John does what he’s hardly ever done before and ignores Sherlock.
He looks at Lestrade and asks for what he’s come over for, asks if Lestrade’s ready to go to the pub for the evening, wanting to know how the last case has gone, and Lestrade looks like he’s been kicked and is going to be ill all over his carpet.
“John…” he says and steps forward past Sherlock who is silent and gaping, left behind in the whirl of John’s denial.
John halts and his body is still turned toward Lestrade but he keeps glancing at Sherlock, inexorably drawn towards him. “Alright,” he says, “you’re right; I’m feeling a bit off today too. How about we stay in? I’ll put the kettle on,” and John moves past Lestrade and has to actually step around Sherlock to get to the hallway that leads to the kitchen. The two men watch him leave. Lestrade will never know that when he glances at Sherlock they are thinking the same thing:
If Sherlock leaves now, the three of them would each pretend that Sherlock wasn't ever here at all and John will kill himself within the week.

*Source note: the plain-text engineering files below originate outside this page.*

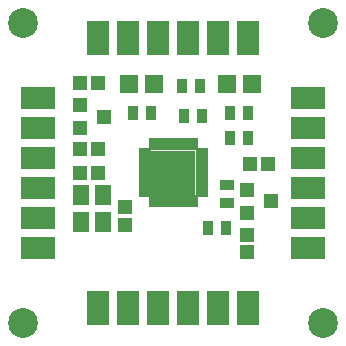
<source format=gbr>
G04 #@! TF.FileFunction,Soldermask,Top*
%FSLAX46Y46*%
G04 Gerber Fmt 4.6, Leading zero omitted, Abs format (unit mm)*
G04 Created by KiCad (PCBNEW 4.0.0-rc1-stable) date 10/19/2015 9:11:09 PM*
%MOMM*%
G01*
G04 APERTURE LIST*
%ADD10C,0.100000*%
%ADD11R,1.100000X0.650000*%
%ADD12R,0.650000X1.100000*%
%ADD13R,2.125000X2.125000*%
%ADD14C,2.530000*%
%ADD15R,1.598880X1.598880*%
%ADD16R,1.924000X2.940000*%
%ADD17R,2.940000X1.924000*%
%ADD18R,1.200100X1.200100*%
%ADD19R,1.450000X1.700000*%
%ADD20R,1.200000X1.150000*%
%ADD21R,1.150000X1.200000*%
%ADD22R,0.900000X1.300000*%
%ADD23R,1.300000X0.900000*%
G04 APERTURE END LIST*
D10*
D11*
X137300000Y-112550000D03*
X137300000Y-113050000D03*
X137300000Y-113550000D03*
X137300000Y-114050000D03*
X137300000Y-114550000D03*
X137300000Y-115050000D03*
X137300000Y-115550000D03*
X137300000Y-116050000D03*
D12*
X137950000Y-116700000D03*
X138450000Y-116700000D03*
X138950000Y-116700000D03*
X139450000Y-116700000D03*
X139950000Y-116700000D03*
X140450000Y-116700000D03*
X140950000Y-116700000D03*
X141450000Y-116700000D03*
D11*
X142100000Y-116050000D03*
X142100000Y-115550000D03*
X142100000Y-115050000D03*
X142100000Y-114550000D03*
X142100000Y-114050000D03*
X142100000Y-113550000D03*
X142100000Y-113050000D03*
X142100000Y-112550000D03*
D12*
X141450000Y-111900000D03*
X140950000Y-111900000D03*
X140450000Y-111900000D03*
X139950000Y-111900000D03*
X139450000Y-111900000D03*
X138950000Y-111900000D03*
X138450000Y-111900000D03*
X137950000Y-111900000D03*
D13*
X140562500Y-115162500D03*
X140562500Y-113437500D03*
X138837500Y-115162500D03*
X138837500Y-113437500D03*
D14*
X127000000Y-127000000D03*
X152400000Y-127000000D03*
X152400000Y-101600000D03*
X127000000Y-101600000D03*
D15*
X135950960Y-106807000D03*
X138049000Y-106807000D03*
X144272000Y-106807000D03*
X146370040Y-106807000D03*
D16*
X146050000Y-125730000D03*
X143510000Y-125730000D03*
X140970000Y-125730000D03*
X138430000Y-125730000D03*
X135890000Y-125730000D03*
X133350000Y-125730000D03*
X146050000Y-125730000D03*
X143510000Y-125730000D03*
X140970000Y-125730000D03*
X138430000Y-125730000D03*
X135890000Y-125730000D03*
X133350000Y-125730000D03*
X133350000Y-102870000D03*
X135890000Y-102870000D03*
X138430000Y-102870000D03*
X140970000Y-102870000D03*
X143510000Y-102870000D03*
X146050000Y-102870000D03*
X133350000Y-102870000D03*
X135890000Y-102870000D03*
X138430000Y-102870000D03*
X140970000Y-102870000D03*
X143510000Y-102870000D03*
X146050000Y-102870000D03*
D17*
X151130000Y-107950000D03*
X151130000Y-110490000D03*
X151130000Y-113030000D03*
X151130000Y-115570000D03*
X151130000Y-118110000D03*
X151130000Y-120650000D03*
X151130000Y-107950000D03*
X151130000Y-110490000D03*
X151130000Y-113030000D03*
X151130000Y-115570000D03*
X151130000Y-118110000D03*
X151130000Y-120650000D03*
X128270000Y-120650000D03*
X128270000Y-118110000D03*
X128270000Y-115570000D03*
X128270000Y-113030000D03*
X128270000Y-110490000D03*
X128270000Y-107950000D03*
X128270000Y-120650000D03*
X128270000Y-118110000D03*
X128270000Y-115570000D03*
X128270000Y-113030000D03*
X128270000Y-110490000D03*
X128270000Y-107950000D03*
D18*
X131826000Y-108585000D03*
X131826000Y-110485000D03*
X133824980Y-109535000D03*
X145989000Y-115763000D03*
X145989000Y-117663000D03*
X147987980Y-116713000D03*
D19*
X131881000Y-116191000D03*
X131881000Y-118491000D03*
X133731000Y-118491000D03*
X133731000Y-116191000D03*
D20*
X131826000Y-106680000D03*
X133326000Y-106680000D03*
X131850000Y-112268000D03*
X133350000Y-112268000D03*
X146201000Y-113538000D03*
X147701000Y-113538000D03*
D21*
X145923000Y-119531000D03*
X145923000Y-121031000D03*
D20*
X133350000Y-114300000D03*
X131850000Y-114300000D03*
D21*
X135636000Y-118721000D03*
X135636000Y-117221000D03*
D22*
X144550000Y-111379000D03*
X146050000Y-111379000D03*
X142645000Y-118999000D03*
X144145000Y-118999000D03*
X137795000Y-109220000D03*
X136295000Y-109220000D03*
X146038000Y-109220000D03*
X144538000Y-109220000D03*
D23*
X144272000Y-116816000D03*
X144272000Y-115316000D03*
D22*
X140613000Y-109474000D03*
X142113000Y-109474000D03*
X141986000Y-106934000D03*
X140486000Y-106934000D03*
M02*

</source>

Unimaginable, Sherlock thinks, and he follows Lestrade into the kitchen.
***
John enters the kitchen, leaving a sick-looking Greg and a hallucination behind him. He digs around for the tea Greg keeps solely for John and puts on the water boiler. He leans on the counter, bowed over the sink, facing away from the man he knows is staring at him from the doorway. “Sorry,” he calls, “I’ll just be a tic. There’s a match on tonight, isn't there?” he forces a small self-depreciating laugh, “I haven’t been paying attention to any of it, to be honest. If not I’m sure something’s on. And you’ll have to tell me about that last case. Got it solved already, I saw in the paper yesterday morning. Good on you, mate.” He rambles on as the water boils and Greg comes up behind him.
“John.” John ignores him and pours the water into two cups, letting them steep.
“John. John.” Greg grips John by his shoulders and turns him around. John shuts his eyes. Lestrade makes an aborted movement that could have almost been a hug. John reaches around him for the tea he’s just fixed and takes a scalding sip. He’s shaking and the tea sloshes in the cup, nearly spilling over the sides.
The hallucination steps forward from its place in the doorway and croaks out his name, “John, I-“
“NO!” John doesn't look at him, won’t look, can’t look. The cup has slipped from his fingers, shattering on the floor and spraying scalding tea all over him and Greg. “No!” he shouts again, pressing his back to the counter, moving away. He shakes and shivers as Lestrade moves between him and that man, and finally opens his eyes. He looks at Greg, lost, and sees his own expression mirrored back at him.
His gaze slides past him and settles on Sherlock, wrecked and uncertain, hair straight and ginger, standing in the middle of Greg’s kitchen three years after John and Mycroft put him in the ground.
John feels his brain shut down, his heart give out, sees his vision go.
He falls and isn't awake long enough to feel Greg catch him as he does.